Thanks. Ok, hear me out because here it comes naive time. GPU demand will continue to grow exponentially in this decade (VR, Crypto or whatever remains from it,ML,Data Eng,Steam Deck, Laptops etc)Wouldnt it be possible for some multi-country/university/companies to create a totally open GPU specification ? That has happened already? I understand we are talking about a long time of research effort and billions $$ but I think the benefits for all would be incredible. Open hardware, open libraries, open drivers. Imagine a world with no Linux, a totally closed x86 fully owned by IBM, closed webGL. Where can I read more about efforts in this direction if they exist?

What would be the point, besides an unprecedented, enormously ambitious hardware design learning project?

Executing shaders better than Nvidia and AMD is not likely.

Selling good graphics adapters at competitive prices to concrete users is even less likely.

Experiments with APIs would have a fatal adoption problem.

Avoiding DRM, if legally feasible, would be less useful than spending the same resources to support Sci-Hub or improve laws.

And of course for the more practical purpose of writing mere software, including Vulkan implementations, specifications are complete and open enough.


An open GPU design would be great for the RaspberryPi for instance, even if performance wouldn't be competitive with NVIDIA or AMD (it really doesn't need to be). I think a "RISC-V, but for GPUs" would make a lot of sense, e.g. RISC-V met a similar scepticism in the beginning, yet it seems to quickly gain steam in the last few years.

I found this very helpful.
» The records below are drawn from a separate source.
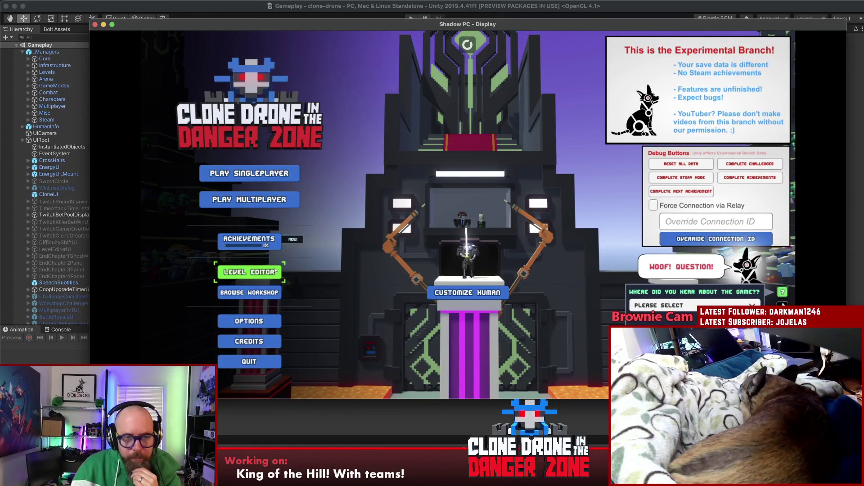
left_click(250, 272)
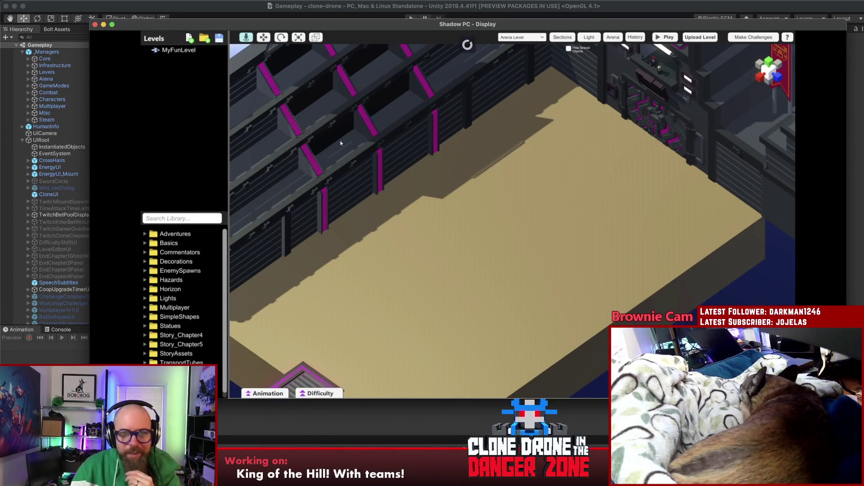
key("Escape")
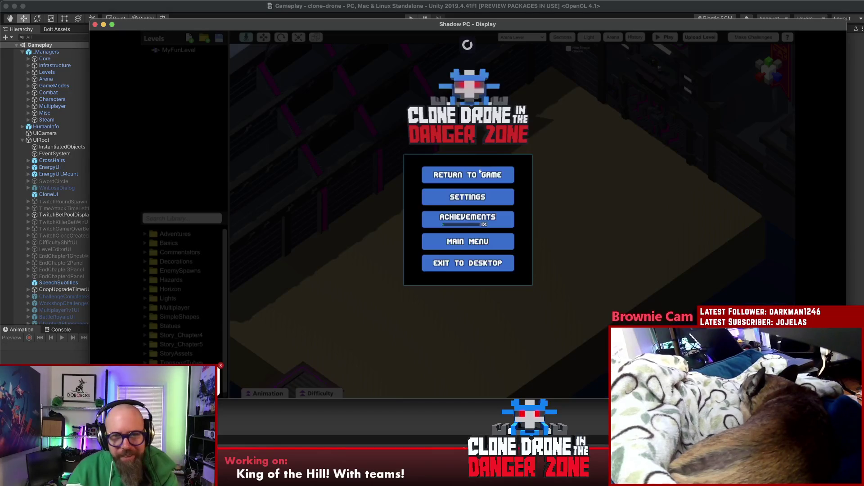
left_click(478, 241)
left_click(464, 239)
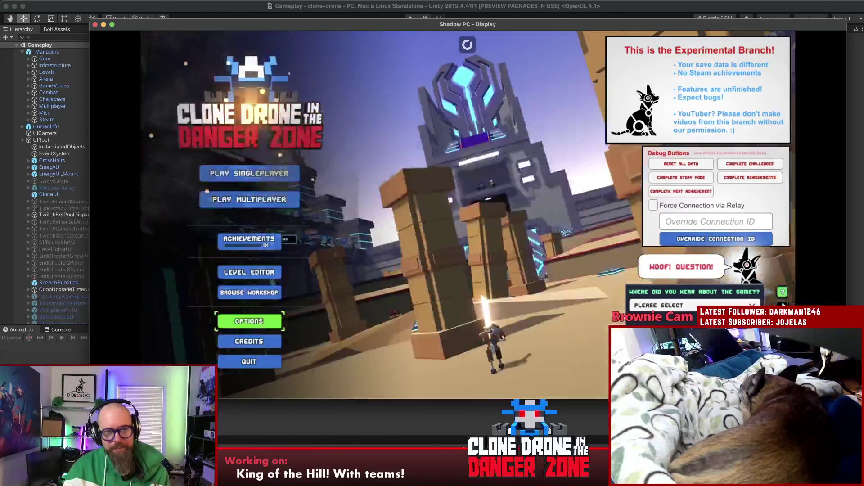
- In Sound settings, lower Sound Volume to about 30% and Music Volume to 0
left_click(249, 321)
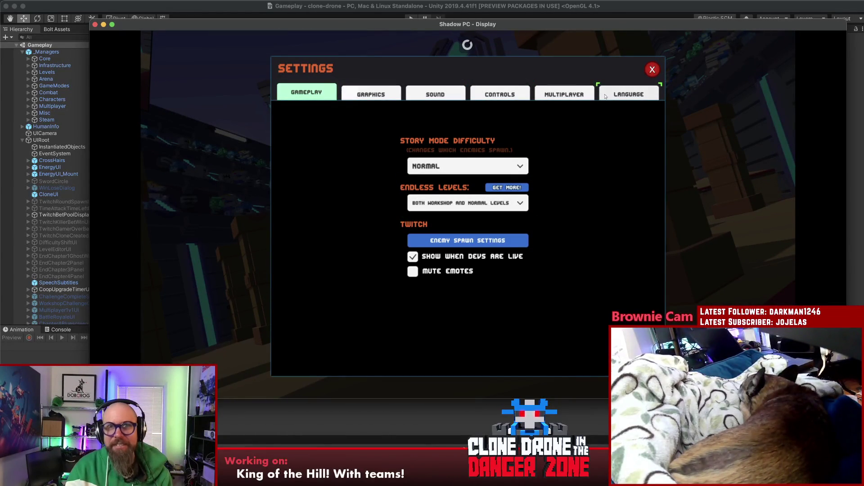
left_click(436, 94)
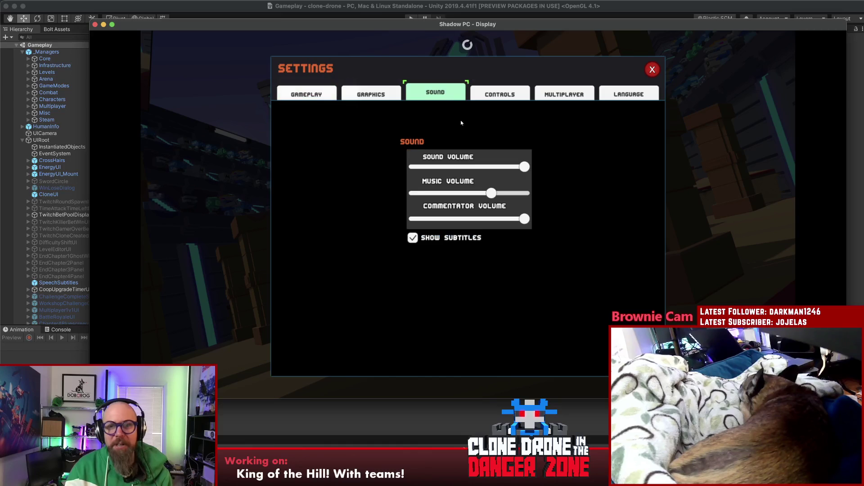
left_click_drag(525, 167, 444, 170)
left_click_drag(491, 193, 363, 199)
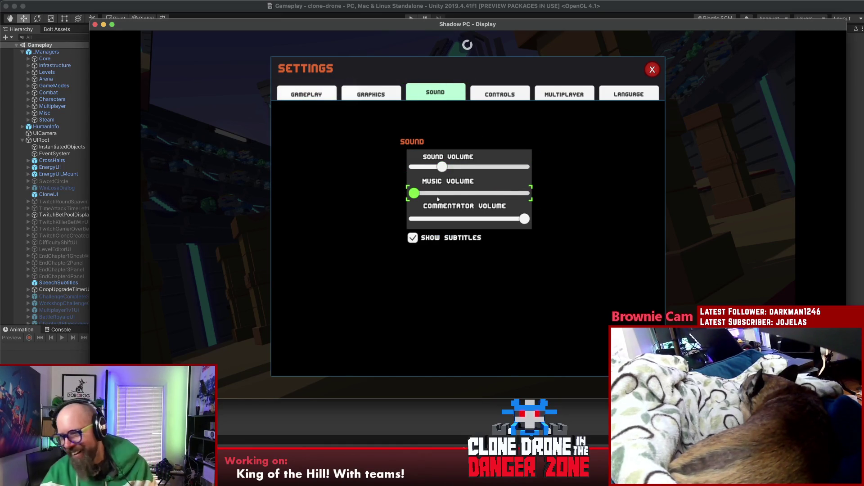
left_click(652, 69)
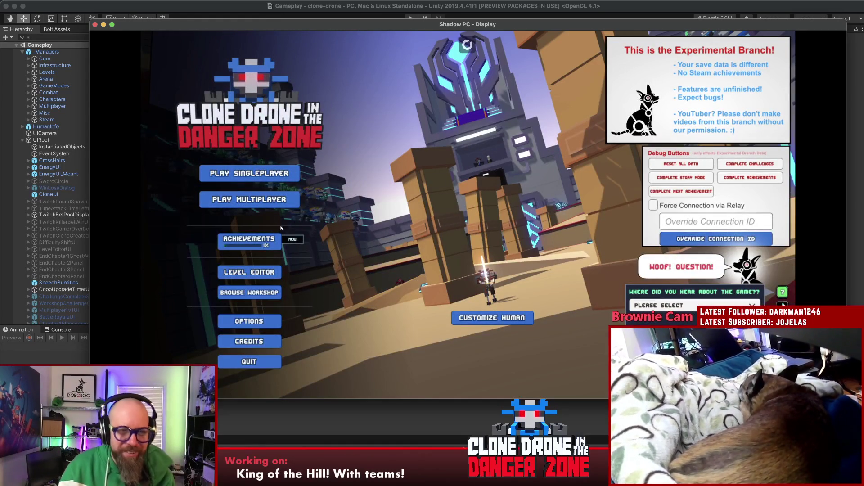
- View the Achievements list, then quit the game
left_click(268, 238)
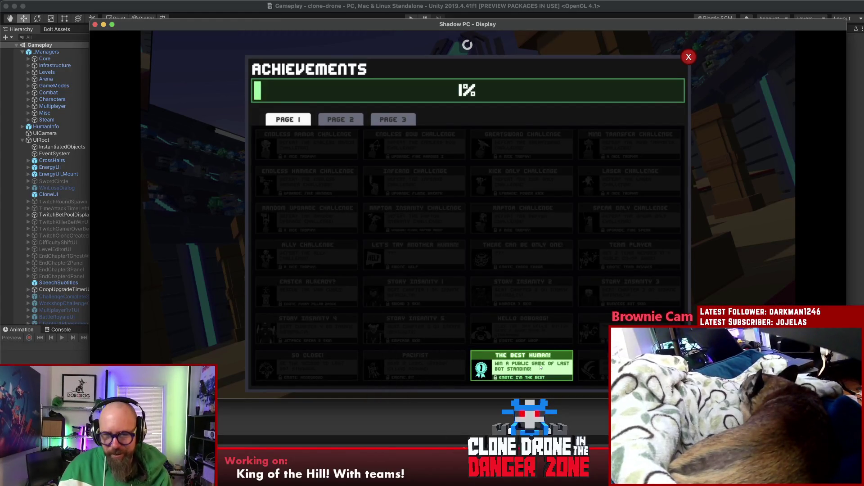
key("Escape")
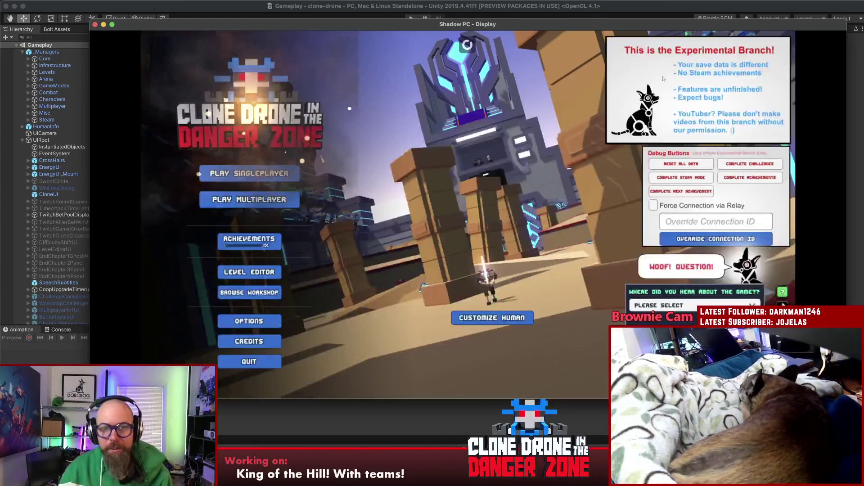
left_click(270, 363)
left_click_drag(329, 46, 370, 82)
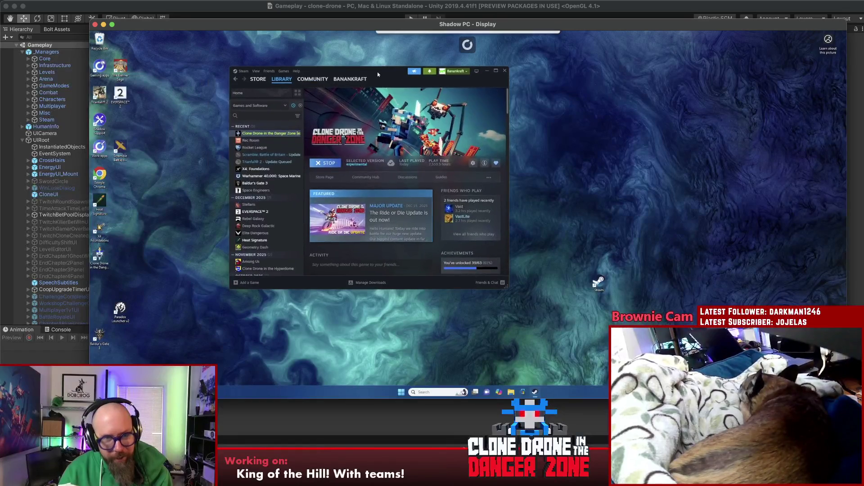
left_click(459, 73)
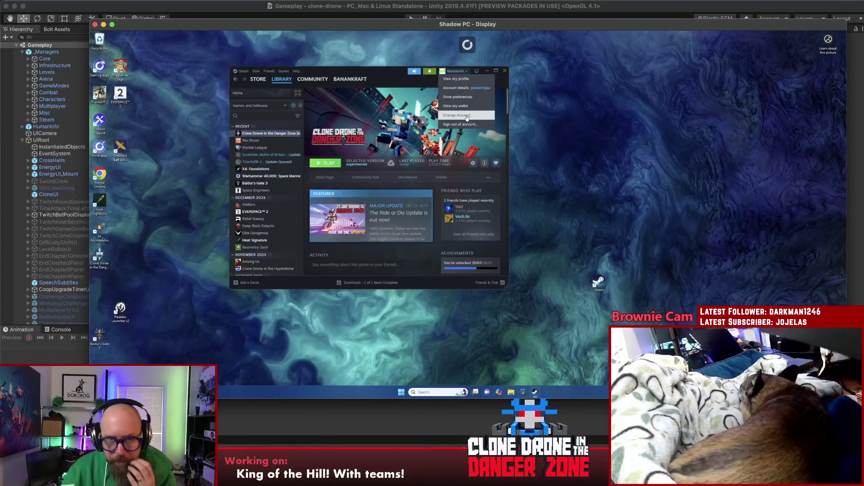
left_click(369, 73)
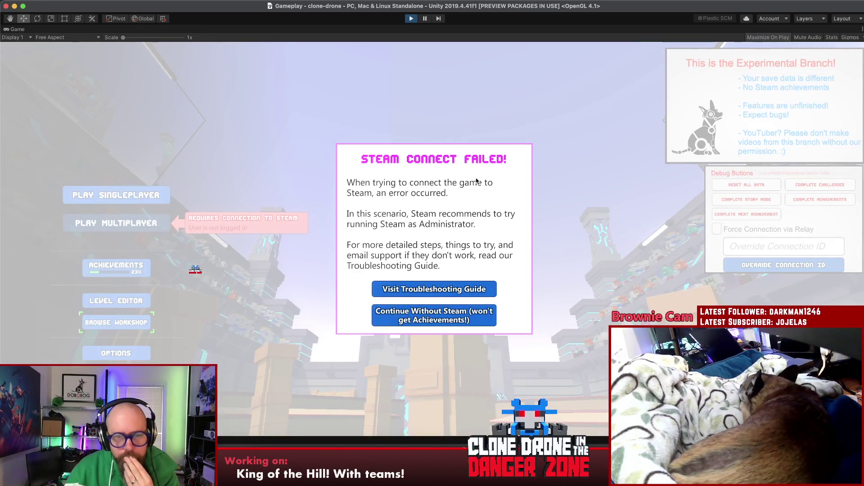
left_click(435, 311)
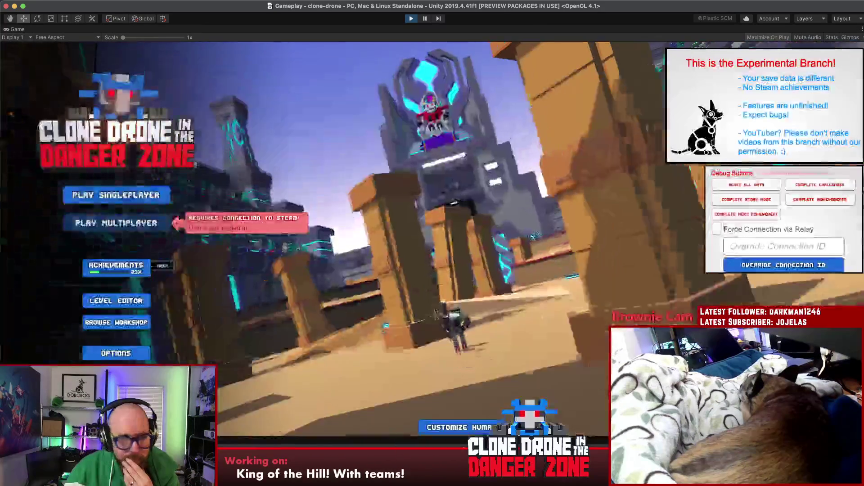
left_click(410, 20)
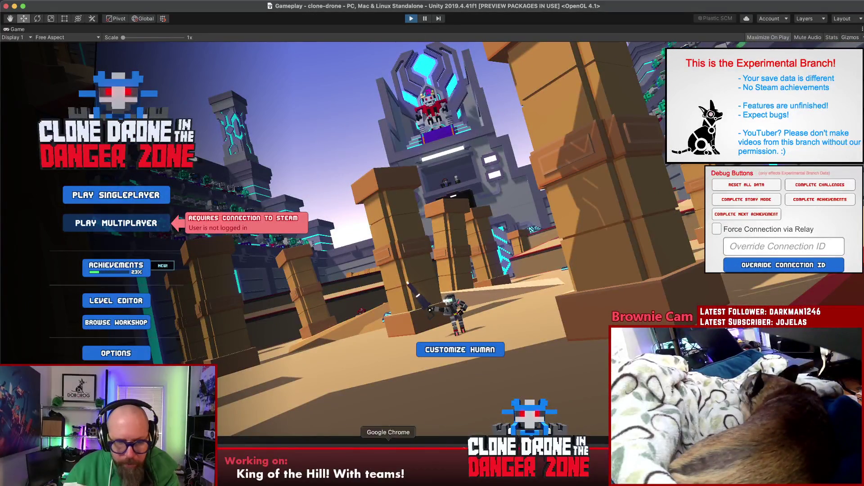
left_click(254, 455)
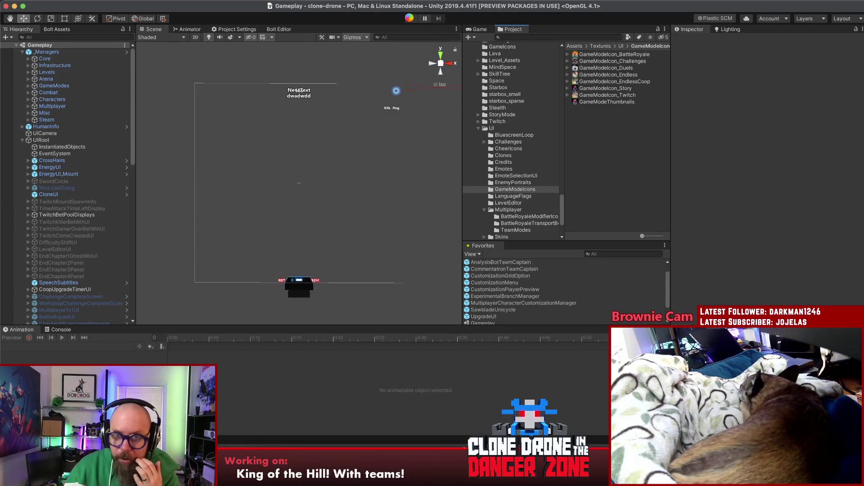
left_click(298, 90)
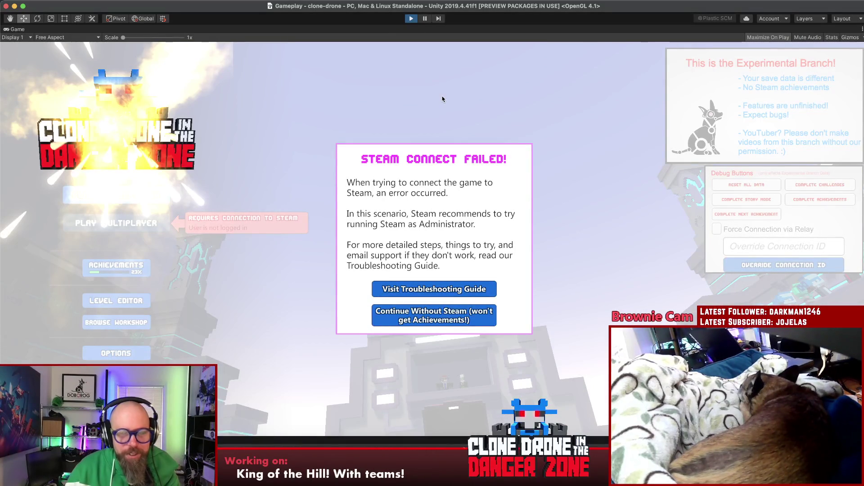
left_click(255, 452)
It's a 140 pages book and explains relatively abstract how modern gpu hardware works and the programming model.

General-Purpose Graphics Processor Architectures (Tor M. Aamodt)

https://skos.ii.uni.wroc.pl/pluginfile.php/28568/mod_resourc...

> 4. Nvidia, AMD resources are 50% advertising, 50% hype and proprietary jargon.

I found the Nvidia CUDA C Programming Guide very helpful...


Thanks, I was previously unaware of this reference. On a quick skim, it seems to be more of an outline of interesting research directions for GPU architecture than a synthesis of where things are, targeted at programmers. But it has lots of detail and is likely to be useful to lots of people!

The book looks pretty great!,pretty much in spirit to what I wanted. It is very slim but it has a big bibliography so it is perfect as an initial roadmap.

Is this page completely broken for anyone else? After the fade-in animations, the whole page vanishes. Using Chrome, btw.

I hope this is not how the allocator works.. Allocate, memory gone


+1, though I don't see a fade, just a white stripe at the top and a long empty grey page below it.

It worked for me earlier, on FF 78, Linux.

Loading it just now, I'm seeing what you see.